60 k for a software deve. role ( but i have 8 yrs exp.) . i m considering this role since i had worked on similar project before. and i dont live in australia. so this company has to sponsor visa for me.

, i dont if i can ask for any other perks , , please inform me , what are typical perks which companies offer in australia ?

regards


----------



## Dexter (May 5, 2010)

$60k in Melbourne with 8 years experience doesn't sound like much to me. I don't think this will give you decent life unless your wife goes to work too and makes at least $25k (possible on part time jobs without a problem). You will survive on $60k but rent will take most of it (2 bedroom unit in Melbourne would be at least $350 per week unless you go to the far suburbs).


----------



## Boboa (Mar 24, 2009)

$60k is more than enough in my opinion for a single person. Plus if your partner gets a job that should help. 
Main point you are getting experience in Australian market which is a HUGE advantage for a newcomer and usually the hardest step in getting a good role.


----------



## Benjamin (Dec 22, 2011)

In my opinion, $60k is not much for a person whom have 8 years experience and his wife have to taking care of their child at home. $60k is whole income for a family，the rent will take much of them and living in the Melbourne is also not cheap, Maybe the life will be a little in a soup at all


----------



## MaddyOZ (Jan 4, 2012)

It will be tough for a family of 3. You can survive with little less than a comfortable lifestyle. You may consider negotiating for LAFHA if you are in 457. If PR, then not much to ask for except a negotiation in the salary package itself.


----------



## Offshore Migration (Dec 6, 2011)

60K is above the average salary but lower then the industry standard. It is hard to compare apples with oranges without knowing in more details the skills. qualifications and experience. besides the original post is over a year old.
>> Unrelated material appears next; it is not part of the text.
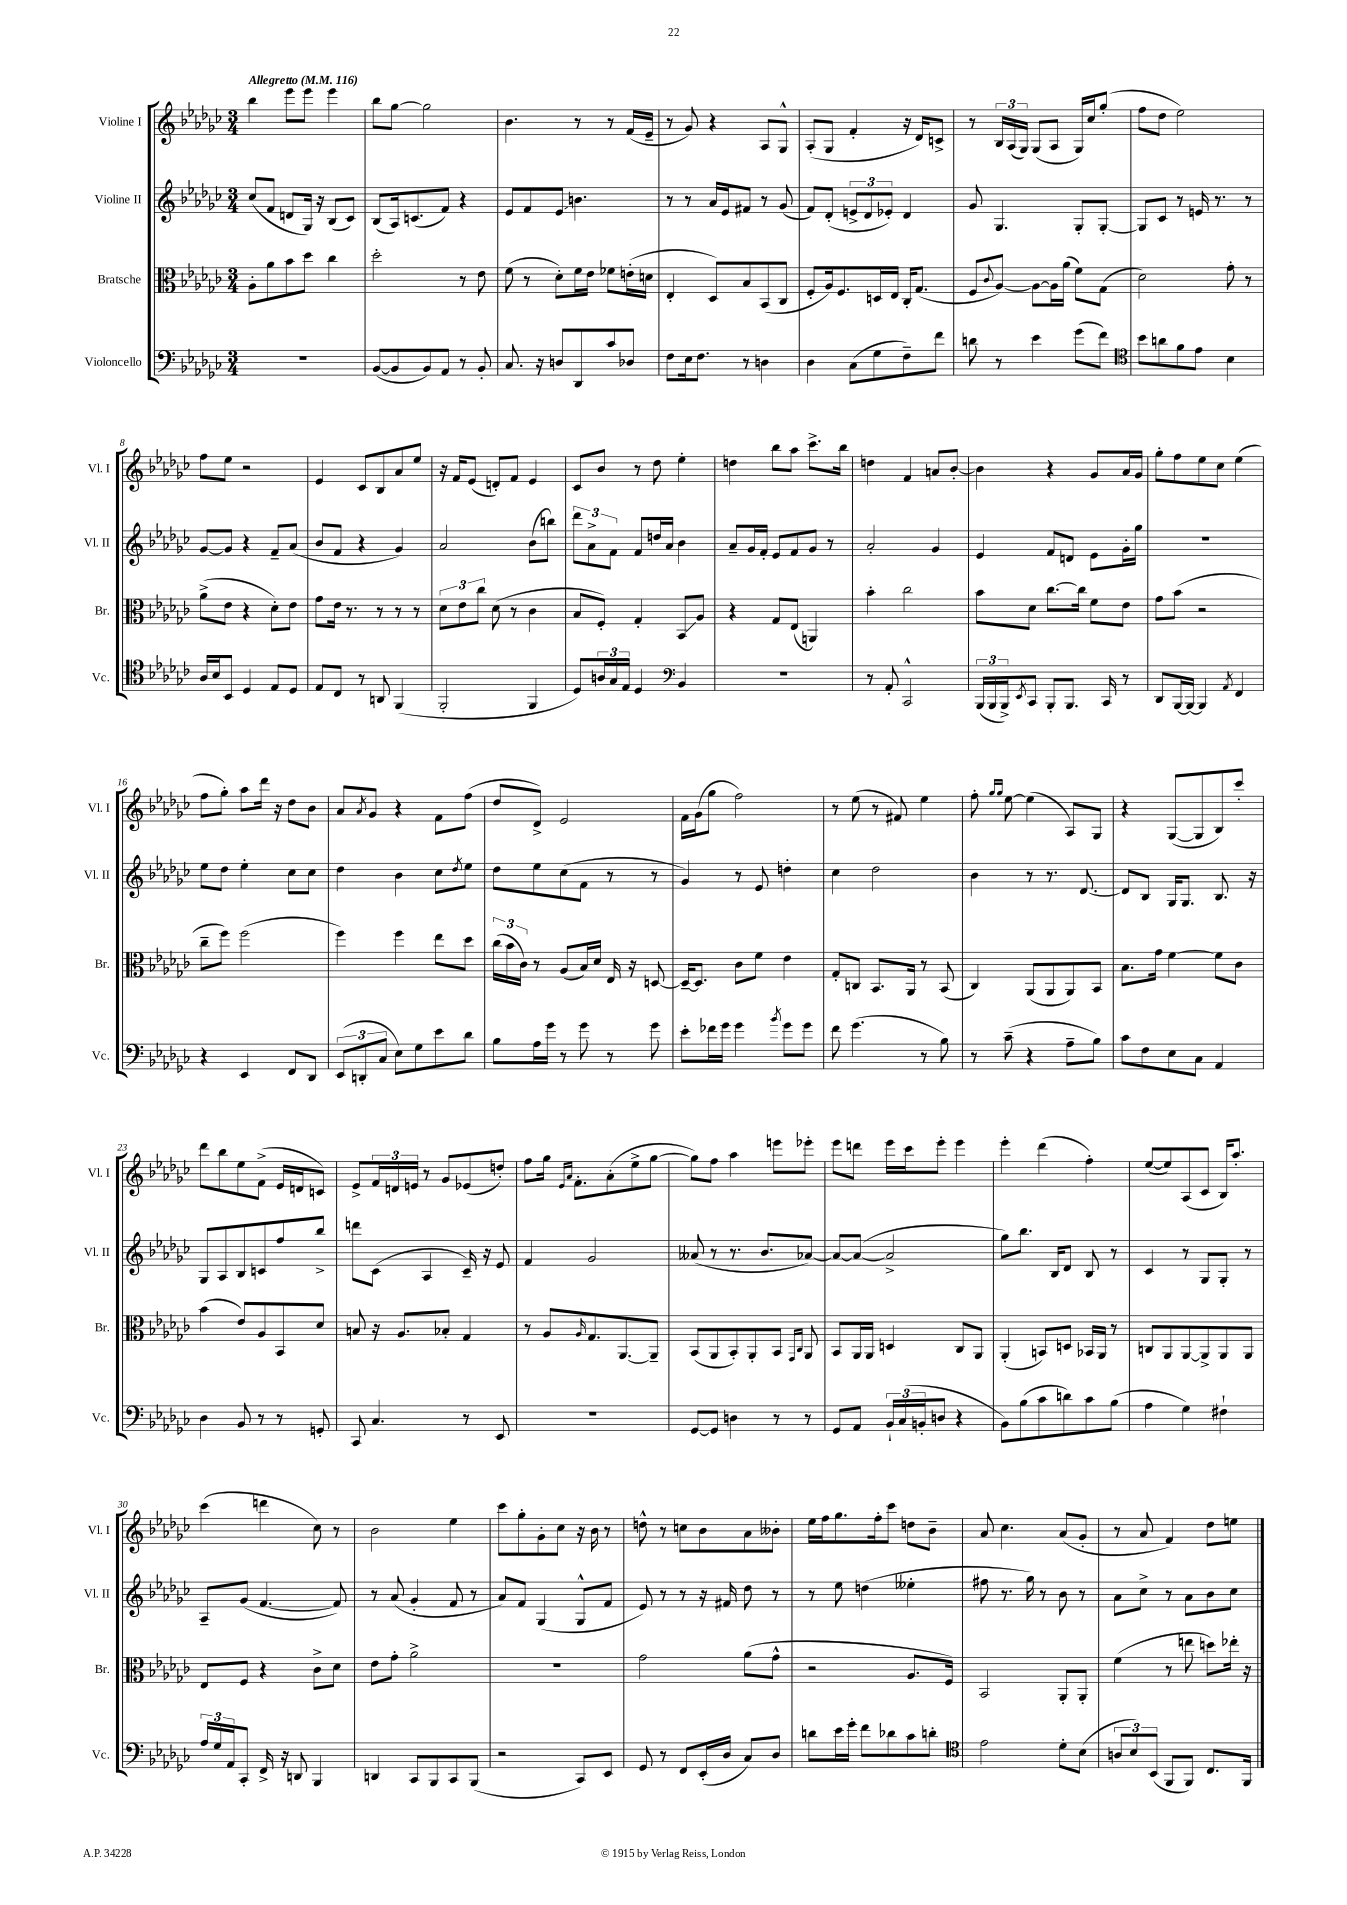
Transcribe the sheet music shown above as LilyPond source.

The sponsoring company should consult a Migration Agent who can advise them as to the sponsorship requirements and expected salary package, expenses and obligations. If they have an employee in mind a Migration Agent can also assist in assessing if the applicant will meet Visa requirements and conditions. Its not as straight forward as some think.

Depending in the visa held, if the relationship between sponsor and employee does not work out, additional issues come into play that both parties need to consider. The Sponsor will also have to demonstrate that they can not find a person with the suitable skills and training here in Australia before they are able to apply to sponsor OS migration.

Disclaimer;
As each case if different this advise which is given freely in the interest of open general discussion, should not be relied on solely when considering immigration requirements. Those seeking to migrate to Australia to seek clarification and additional advice pertaining to their specific situation. or considered as being any form of contract or engagement of services.

More information contact a Migration Agent (Look on the MARA website or contact the MIA) or the department of Immigration. Department of Immigration & Citizenship

Always use a Registered Migration Agent who is bound by a professional code of ethics and legislative oversight.


----------



## chicken999 (May 2, 2013)

Read above posts. Is not enough for family


----------